6.3 De vraag of de notarissen hebben gehandeld in strijd met het bepaalde in destijds geldend artikel 2 Wid kan in het midden blijven. Veronderstellenderwijs al aannemende dat het handelen van de notarissen in strijd zou zijn met laatstgenoemde bepaling, dan brengt de invoering op 1 augustus 2008 van de Wet ter voorkoming van witwassen en financieren van terrorisme, Stb. 2008, 303, zulks ter vervanging van de Wid, met zich dat het handelen van de notarissen, in het licht van de op dit punt inmiddels veranderde wetgeving, niet (meer) als tuchtrechtelijk laakbaar kan worden beschouwd. De Wet ter voorkoming van witwassen en financieren van terrorisme (hierna ook af te korten tot Wwft) schrijft voor dat instellingen cliëntenonderzoek verrichten om de cliënt te identificeren en zijn identiteit te verifiëren.

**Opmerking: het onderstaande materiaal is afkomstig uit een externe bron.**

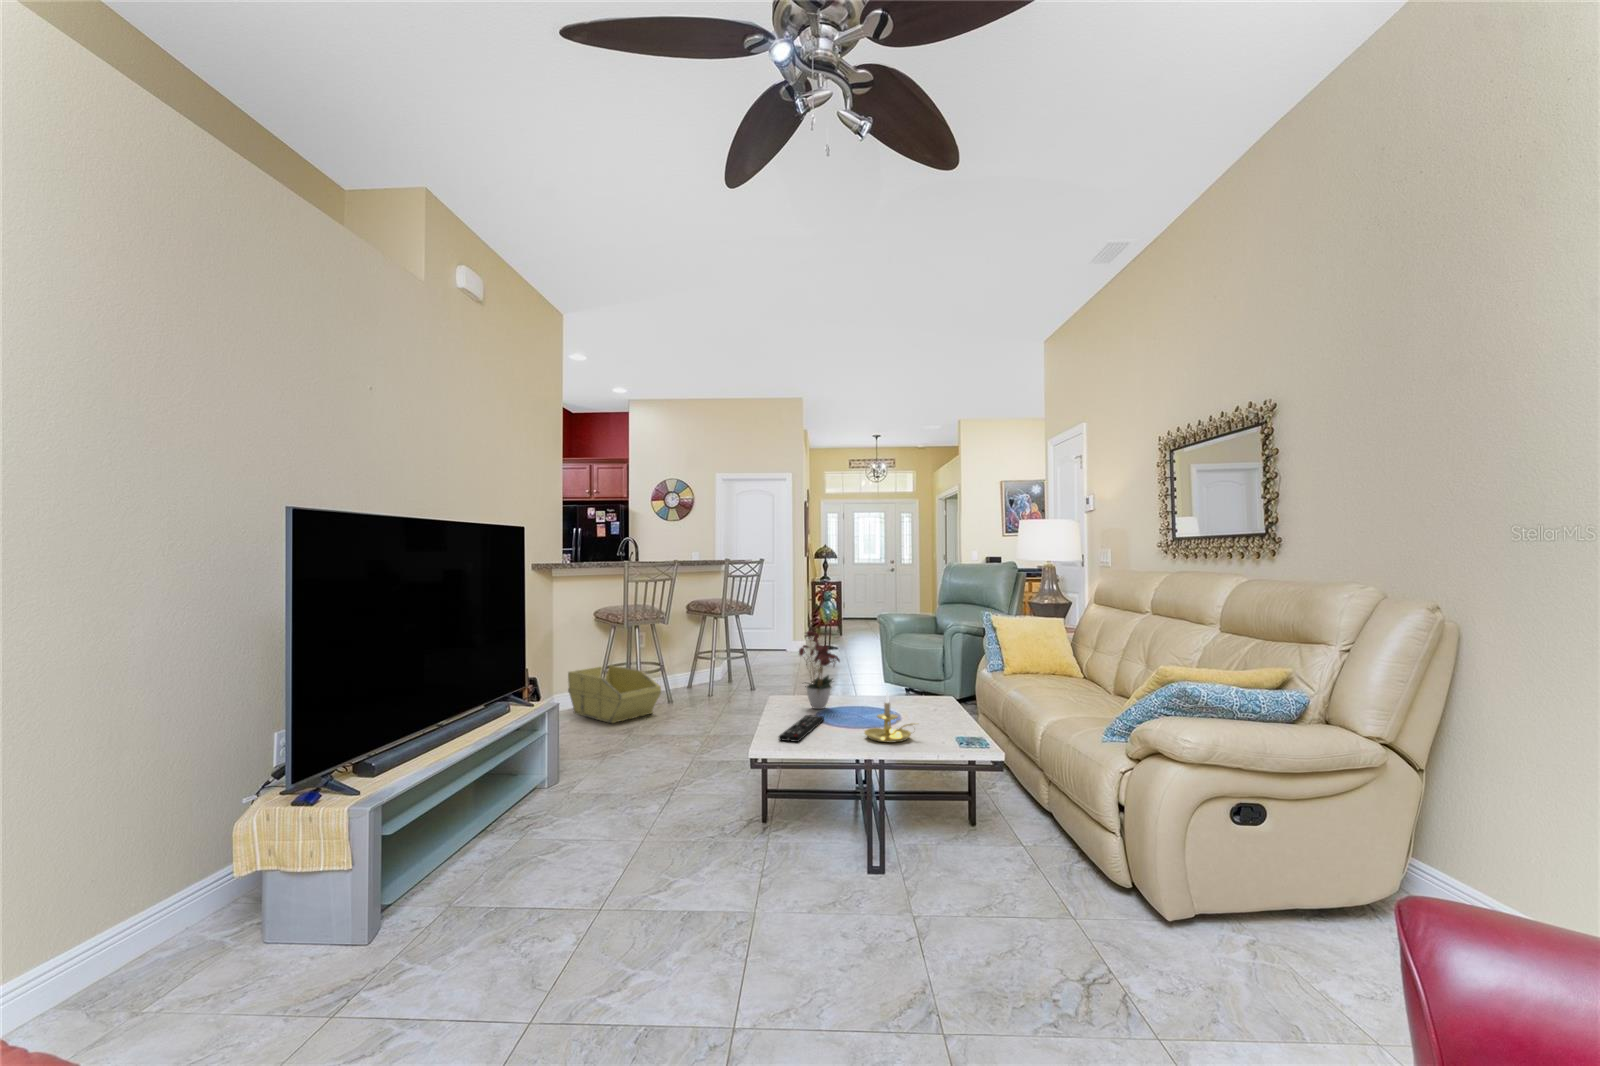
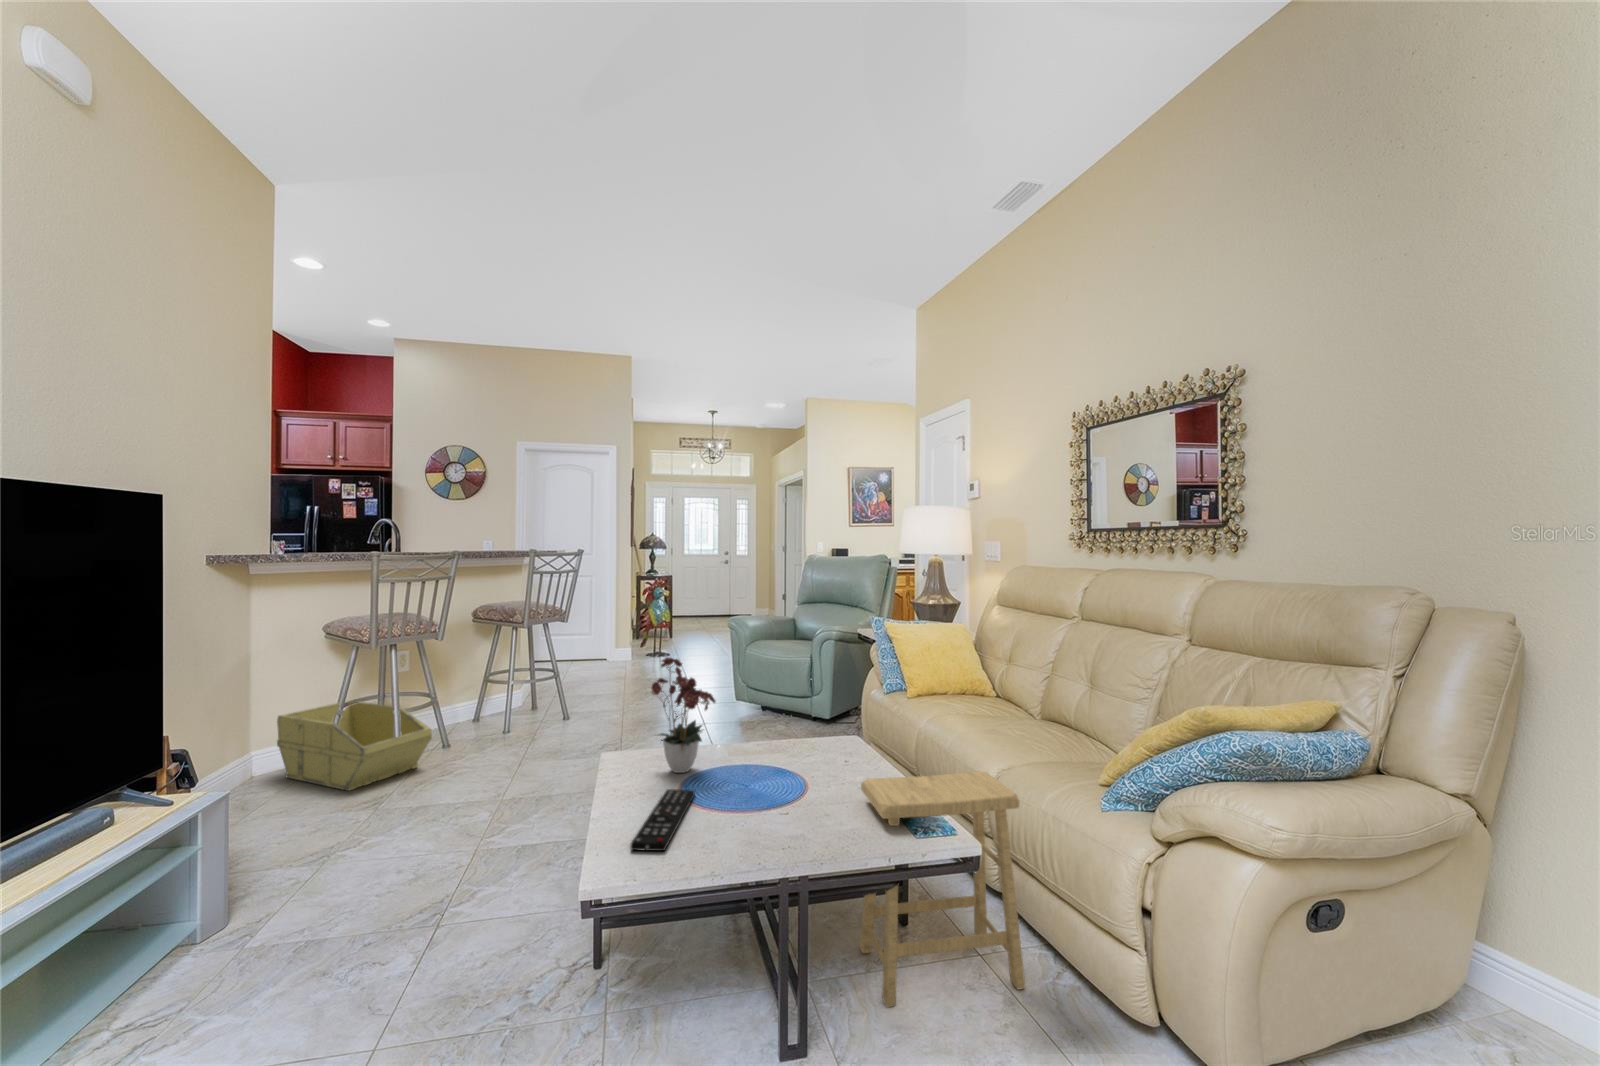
candle holder: present [864,693,914,743] -> none [766,752,849,836]
footstool: none [934,715,1048,866] -> present [859,771,1025,1007]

In beginsel dient dit onderzoek plaats te vinden voordat een zakelijke relatie wordt aangegaan of een incidentele transactie zoals bedoeld in de Wwft wordt uitgevoerd. Voor een (kandidaat-)notaris geldt evenwel dat deze de identiteit van de cliënt op een later moment kan verifiëren, namelijk op het moment dat identificatie op grond van artikel 39 Wna is vereist, derhalve bij het verlijden van de akte. Nu het door de notarissen in het kader van het Arrangement gehanteerde systeem inhield dat uiterlijk op het moment van het verlijden van de akte bij de lokale notaris identificatie van partijen plaatsvond, bevatte het Arrangement dezelfde waarborgen als de thans vigerende Wwft en zou het derhalve geen strijd opleveren met de huidige wetgeving. Het hof ziet hierin aanleiding de beslissing van de kamer op dit klachtonderdeel te vernietigen en dat onderdeel alsnog ongegrond te verklaren.
6.4 Met betrekking tot het provisieverbod overweegt het hof het volgende.
De stelling van de notarissen dat de kamer de klacht ten onrechte heeft opgerekt, wordt verworpen. Daartoe is redengevend dat de klacht zoals deze in eerste aanleg door klager is verwoord mede omvatte “dat de indruk van overtreding van het provisieverbod kan ontstaan”. Met dit verwijt hangt nauw samen en daaronder dient daarom mede te worden begrepen het verwijt dat daadwerkelijk van overtreding van dat verbod sprake was. Bovendien is het verwijt van overtreding van het provisieverbod als zodanig blijkens het proces-verbaal van die zitting expliciet aan de orde geweest op de mondelinge behandeling door de kamer. Uit een en ander vloeit voort dat niet kan worden geoordeeld dat de kamer dit verwijt niet in haar afweging mocht betrekken. Dat de notarissen bij de mondelinge behandeling door de kamer niet zijn verschenen - overigens ondanks een mededeling van de kamer dat hun aanwezigheid op prijs werd gesteld - en er in zoverre door hen geen gebruik is gemaakt van de mogelijkheid van het hun toekomende recht op wederhoor doet aan dit oordeel niet af.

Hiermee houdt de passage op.